» **Exercise objective**: Go through the entries below and copy each line containing the word "options".

» **Dataset content**:

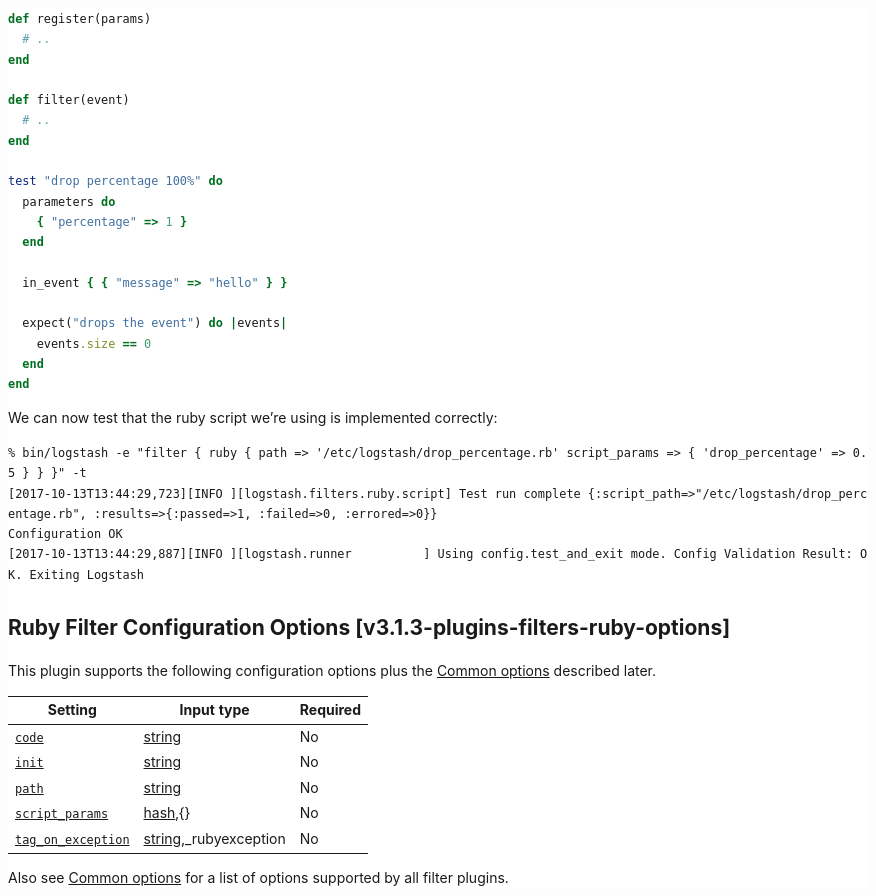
 ```ruby
def register(params)
  # ..
end

def filter(event)
  # ..
end

test "drop percentage 100%" do
  parameters do
    { "percentage" => 1 }
  end

  in_event { { "message" => "hello" } }

  expect("drops the event") do |events|
    events.size == 0
  end
end
```

We can now test that the ruby script we’re using is implemented correctly:

```shell
% bin/logstash -e "filter { ruby { path => '/etc/logstash/drop_percentage.rb' script_params => { 'drop_percentage' => 0.5 } } }" -t
[2017-10-13T13:44:29,723][INFO ][logstash.filters.ruby.script] Test run complete {:script_path=>"/etc/logstash/drop_percentage.rb", :results=>{:passed=>1, :failed=>0, :errored=>0}}
Configuration OK
[2017-10-13T13:44:29,887][INFO ][logstash.runner          ] Using config.test_and_exit mode. Config Validation Result: OK. Exiting Logstash
```



## Ruby Filter Configuration Options [v3.1.3-plugins-filters-ruby-options]

This plugin supports the following configuration options plus the [Common options](v3-1-3-plugins-filters-ruby.md#v3.1.3-plugins-filters-ruby-common-options) described later.

| Setting | Input type | Required |
| --- | --- | --- |
| [`code`](v3-1-3-plugins-filters-ruby.md#v3.1.3-plugins-filters-ruby-code) | [string](logstash://reference/configuration-file-structure.md#string) | No |
| [`init`](v3-1-3-plugins-filters-ruby.md#v3.1.3-plugins-filters-ruby-init) | [string](logstash://reference/configuration-file-structure.md#string) | No |
| [`path`](v3-1-3-plugins-filters-ruby.md#v3.1.3-plugins-filters-ruby-path) | [string](logstash://reference/configuration-file-structure.md#string) | No |
| [`script_params`](v3-1-3-plugins-filters-ruby.md#v3.1.3-plugins-filters-ruby-script_params) | [hash](logstash://reference/configuration-file-structure.md#hash),{} | No |
| [`tag_on_exception`](v3-1-3-plugins-filters-ruby.md#v3.1.3-plugins-filters-ruby-tag_on_exception) | [string](logstash://reference/configuration-file-structure.md#string),_rubyexception | No |

Also see [Common options](v3-1-3-plugins-filters-ruby.md#v3.1.3-plugins-filters-ruby-common-options) for a list of options supported by all filter plugins.

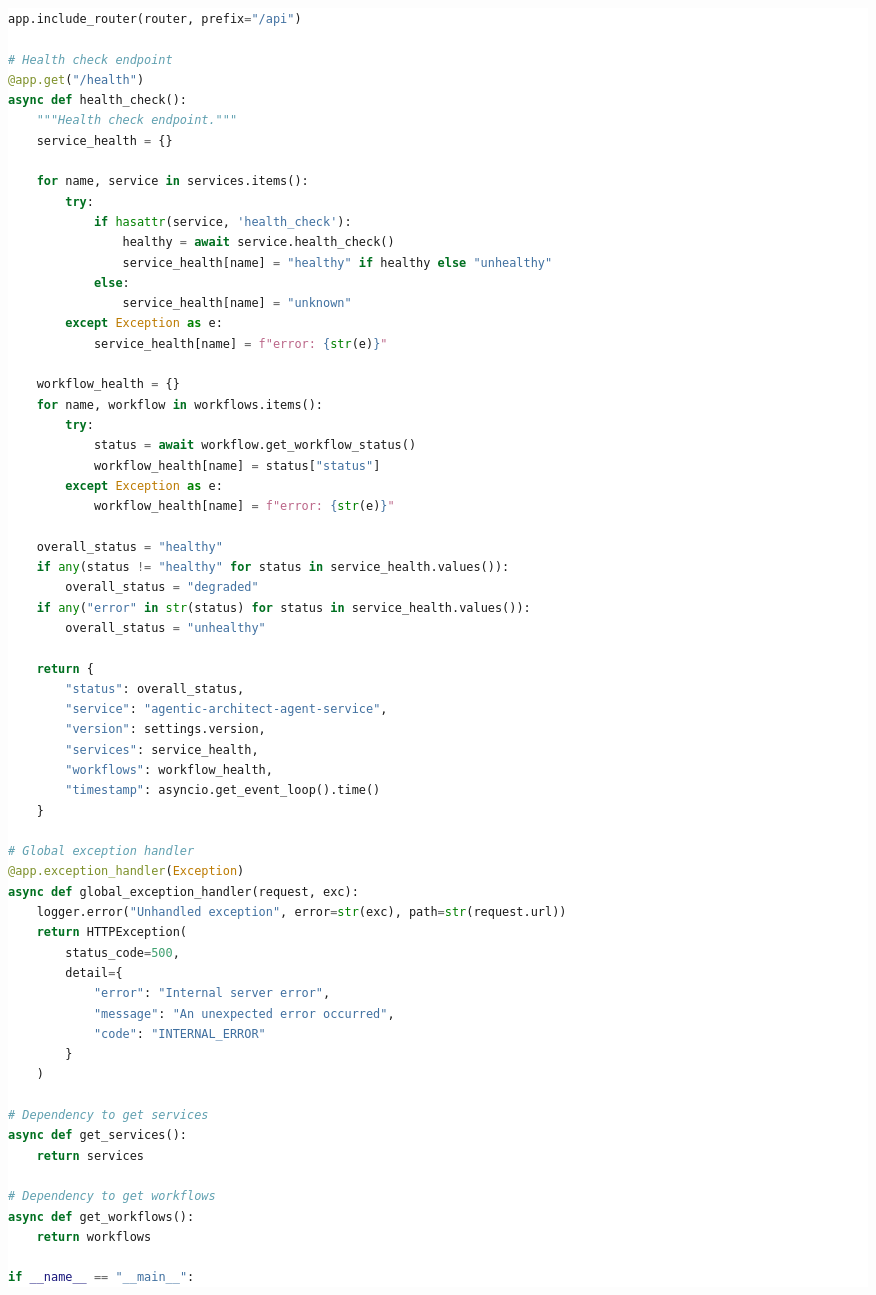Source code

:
 ```python
app.include_router(router, prefix="/api")

# Health check endpoint
@app.get("/health")
async def health_check():
    """Health check endpoint."""
    service_health = {}
    
    for name, service in services.items():
        try:
            if hasattr(service, 'health_check'):
                healthy = await service.health_check()
                service_health[name] = "healthy" if healthy else "unhealthy"
            else:
                service_health[name] = "unknown"
        except Exception as e:
            service_health[name] = f"error: {str(e)}"
    
    workflow_health = {}
    for name, workflow in workflows.items():
        try:
            status = await workflow.get_workflow_status()
            workflow_health[name] = status["status"]
        except Exception as e:
            workflow_health[name] = f"error: {str(e)}"
    
    overall_status = "healthy"
    if any(status != "healthy" for status in service_health.values()):
        overall_status = "degraded"
    if any("error" in str(status) for status in service_health.values()):
        overall_status = "unhealthy"
    
    return {
        "status": overall_status,
        "service": "agentic-architect-agent-service",
        "version": settings.version,
        "services": service_health,
        "workflows": workflow_health,
        "timestamp": asyncio.get_event_loop().time()
    }

# Global exception handler
@app.exception_handler(Exception)
async def global_exception_handler(request, exc):
    logger.error("Unhandled exception", error=str(exc), path=str(request.url))
    return HTTPException(
        status_code=500,
        detail={
            "error": "Internal server error",
            "message": "An unexpected error occurred",
            "code": "INTERNAL_ERROR"
        }
    )

# Dependency to get services
async def get_services():
    return services

# Dependency to get workflows
async def get_workflows():
    return workflows

if __name__ == "__main__":
```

» **Result**:
## Ruby Filter Configuration Options [v3.1.3-plugins-filters-ruby-options]
This plugin supports the following configuration options plus the [Common options](v3-1-3-plugins-filters-ruby.md#v3.1.3-plugins-filters-ruby-common-options) described later.
Also see [Common options](v3-1-3-plugins-filters-ruby.md#v3.1.3-plugins-filters-ruby-common-options) for a list of options supported by all filter plugins.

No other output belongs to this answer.